Crepundia are groups of amulets, often strung onto chains in Classical antiquity. They are similar to charm bracelets and are archaeologically associated with children.

==Etymology==
The singular form of the word, crepundium, derives from the Latin word crepare "to rattle or make a noise". The word crepundia may be confused with crepitacula, which refers to a form of rattle. Ancient examples may be made from ceramic, wood, or bronze.

==History and features==
Similar amulet chains were used in the ancient world from at least the 4th Century BC. Crepundia are referred to in Act 4 of Rudens (dated to c.211 BC) in which the character Palaestra describes the contents of a trinket box owned since childhood: a miniature gold sword inscribed with her father's name; a miniature gold axe inscribed with her mother's name; a silver knife; a little pig; a gold bulla. Crepundia are variable objects, but Martin-Kilcher defined five main sorts of objects that feature in them: noise-producing objects; meaningful shapes; those with ‘exterior qualities’; remarkable objects and curiosities; materials valued for their special properties.
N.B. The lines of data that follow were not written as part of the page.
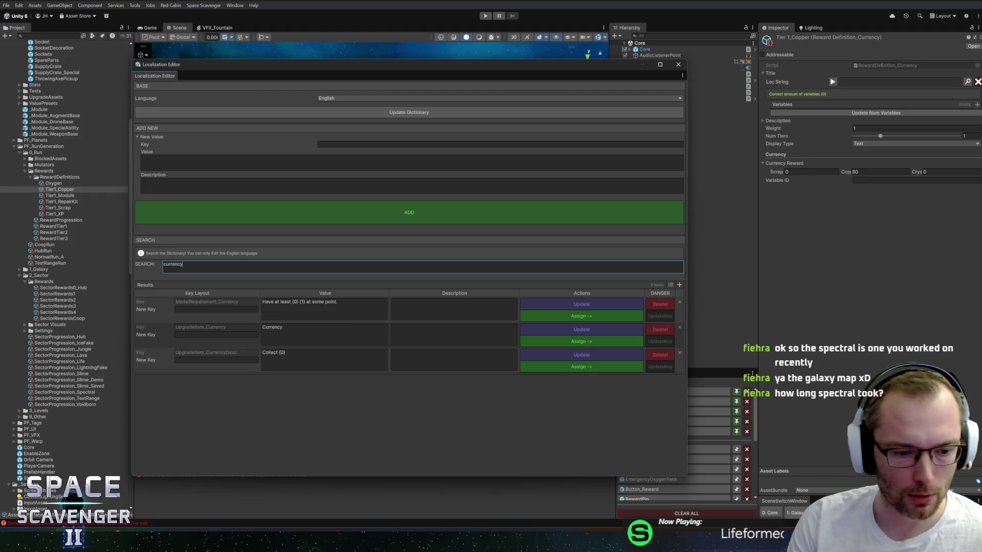
pyautogui.press('alt+Tab')
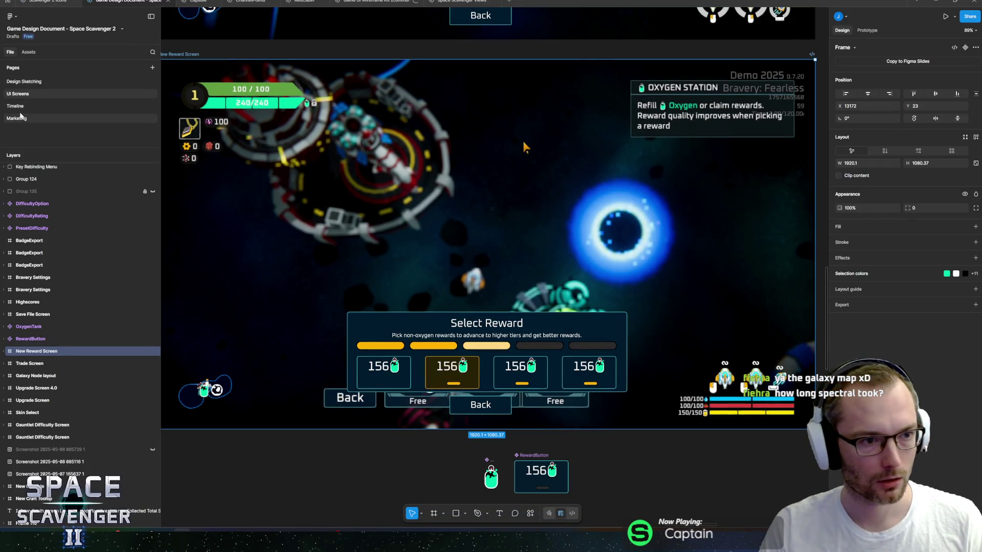
# Step: On the Timeline page, move the NOW marker to January 2026
pyautogui.click(31, 107)
pyautogui.scroll(10, 588, 267)
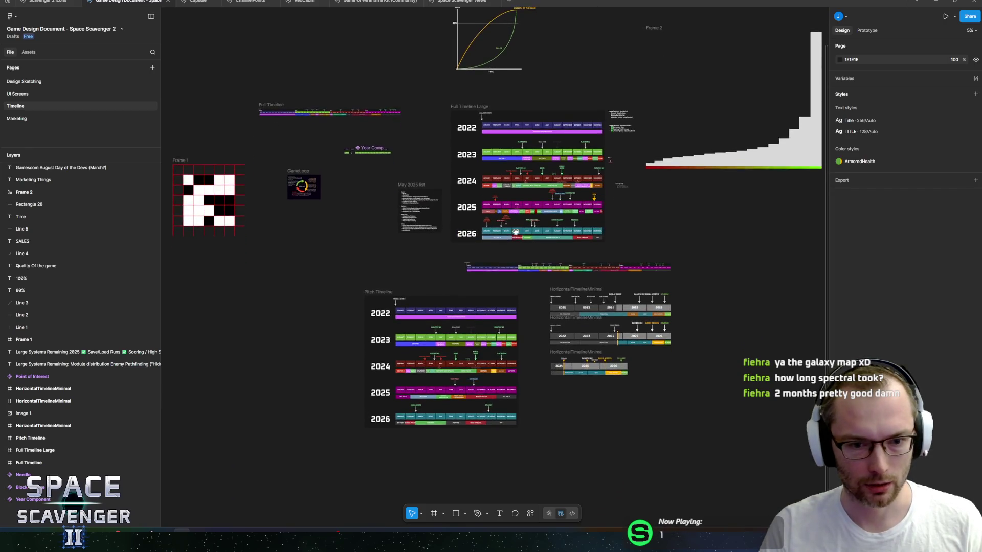
pyautogui.scroll(4, 588, 266)
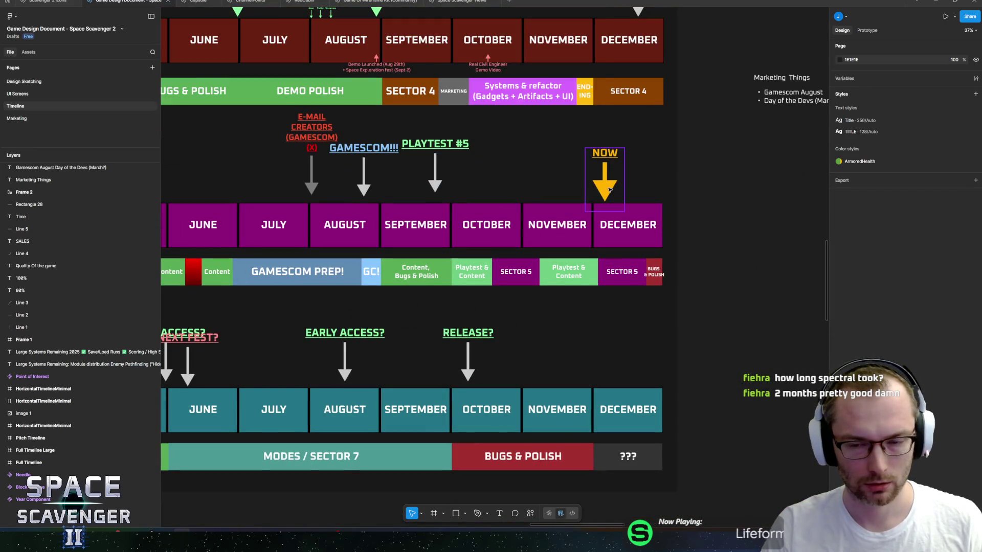
pyautogui.click(606, 184)
pyautogui.scroll(-2, 663, 194)
pyautogui.hscroll(-3, 663, 194)
pyautogui.scroll(-3, 663, 194)
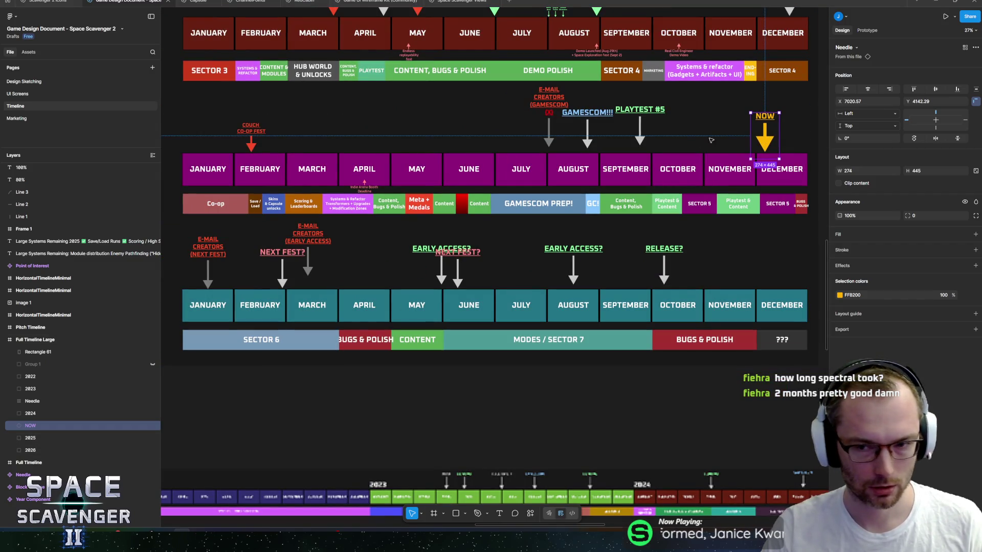
pyautogui.moveTo(758, 141)
pyautogui.mouseDown()
pyautogui.moveTo(260, 317)
pyautogui.moveTo(211, 272)
pyautogui.moveTo(135, 279)
pyautogui.moveTo(274, 307)
pyautogui.moveTo(285, 409)
pyautogui.moveTo(301, 166)
pyautogui.mouseUp()
# Step: Move the E-MAIL CREATORS (NEXT FEST) needle marker to May 2026
pyautogui.scroll(3, 307, 419)
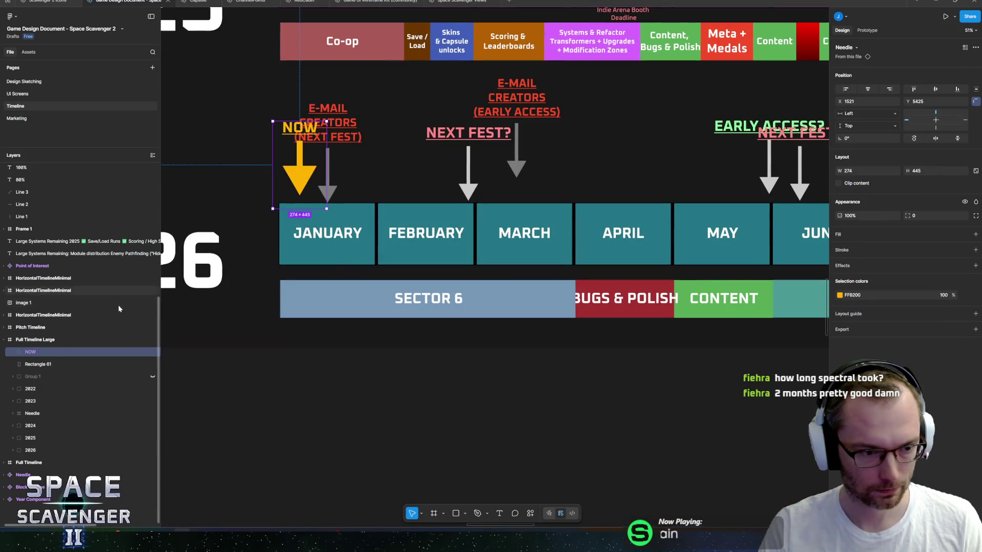
pyautogui.scroll(3, 306, 230)
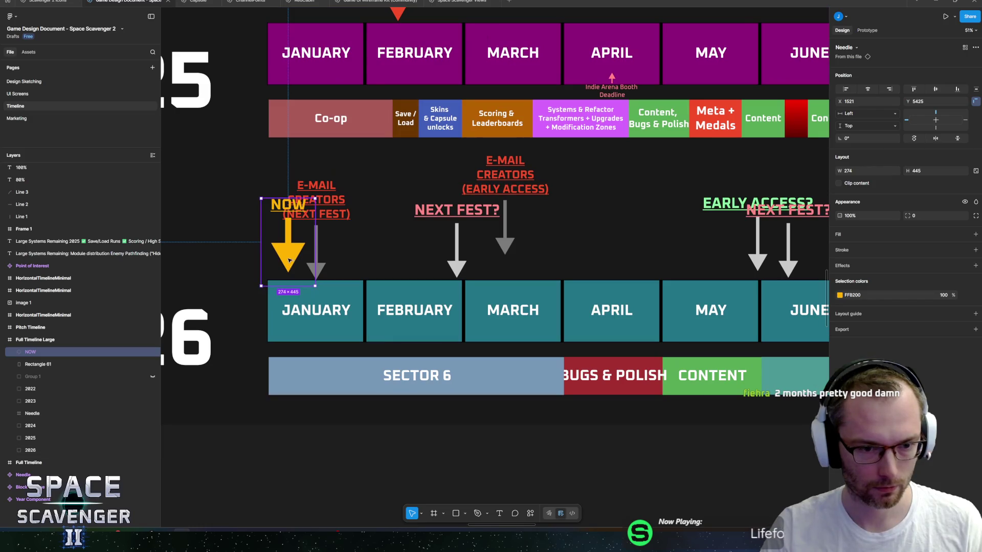
pyautogui.click(330, 203)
The noise-making components of crepundia may have been used to calm distressed infants or children, or used as a toy.

===Examples===
- Two infant burials from Aquincum (dated to the 1st-2nd centuries AD) between them contained small amber, bone, and glass pendants depicting: a money bag, a dolphin, a phallus, a comb, a cicada, an axe, and a male deity.
- A child's grave from the Ponte Galeria in Rome contained a string of amber and bone beads, a pierced tooth, a faience figure of Bes and an amber phallus.
- A child burial from Chichester included an iron bell, a red-slipped carinated bowl with a graffito of a cross on the base, and a small pebble, together described as crepundia by the excavators.